If you’re a slightly more experienced electric vehicle driver and are confident in your vehicle’s range capabilities, why not push the limits and race from the ferry docks at Channel-Port Aux Basques (where the Nova Scotia boat drops you off) and take the scenic tour to Gros Morne National Park? A public charging station awaits you in the park and the road in between has adequate, if not overwhelming, EV charger coverage.
But once you get to Gros Morne, a billion-year-old cliff awaits you, along with a calm unmatched in Canada’s other national parks and all the hiking trails you could want, all enhanced by the silence of your zero-emission journey. Just watch out for moose on the road.
Ucluelet to Tofino, BC
Follow the sea-ravaged coastline to the western tip of Vancouver Island between Ucluelet and Tofino and you’ll spend 34 minutes admiring some of the most breathtaking scenery Canada has to offer.
While the highlight of the trip is undoubtedly the coastline, the challenge is getting to Ucluelet. Unless you’re lucky enough to live in the shade of ancient cedar forests between Ucluelet and Tofino, you’ll have to make a rather ambitious drive from Victoria to get there.
The road leading just past Nanaimo is very well covered by EV chargers – no
problem. However, once you leave Highway 19 and start heading towards Port Alberni, things get a bit more sparse.
There are still more than enough charging options to get you and back safely, but if you’re a new EV driver who suffers from range anxiety, maybe save that trip until you’re done. be a little more confident in the range of your EV.
Saskatoon to Cochin, Sask.
If you were told that all there is to the Prairies is flat land, big skies and wheat, you were wrong. Did you know that Saskatoon is nicknamed “the city of bridges” (it has eight breathtaking bridges that span the South Saskatchewan River)?
Cochin is a resort town located on the shores of Jackfish Lake, a popular fishing spot.

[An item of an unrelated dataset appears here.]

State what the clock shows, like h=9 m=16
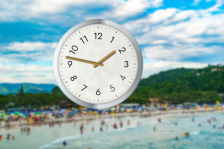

It’s easy to take an EV ride between Winnipeg and Cochin, with a halfway stop in North Battleford. There are no EV chargers in Cochin, so North Battleford is the last EV charging stop on the route.
While Saskatchewan is notorious for its slow EV adoption rates and inconsistent public charger coverage, this particular Saskatoon-Cochin corridor has more than enough charging infrastructure to ensure a smooth journey.
Winnipeg to Brandon, Man.
Winnipeg is another province that sometimes raises eyebrows for its EV adoption numbers (or lack thereof). Main complaint is that charging coverage stops north of Selkirk (in fairness there is a station in Dauphin – definitely the northernmost fast-charging station in the province) and otherwise EV drivers are confined from east to west on Highway 1.
Well, the numbers don’t lie and this criticism is not without merit. Manitoba has limited fees if you deviate from the beaten path at all; however, one more reason to bring electric vehicles to the province and show that there is a demand for more infrastructure.
Winnipeg is a pulsating cultural epicenter, while Brandon is home to much of the province’s history and industry. A trip between the two cities will boost the presence of electric vehicles, and you’re sure to learn a lot about Canadian culture while you’re there.
Victoria to St. John’s
Crossing Canada is a trip every Canadian should take at least once and an electric vehicle means you can enjoy huge cost savings without compromising that grand tour experience. So stay on the Trans-Canada Highway all the time or jog on the back roads, public charging networks have provided solid coverage that will support many different varieties of The Great Canadian Road Trip.
You can make the trip fast, you can make it slow. From east to west or from west to east. Driving from Victoria to St. John’s can take five days or two weeks.
The beauty of travel is that you can set the pace, and scheduled recharging stops will give you plenty of time to absorb and enjoy the sights. Recharge the car, recharge.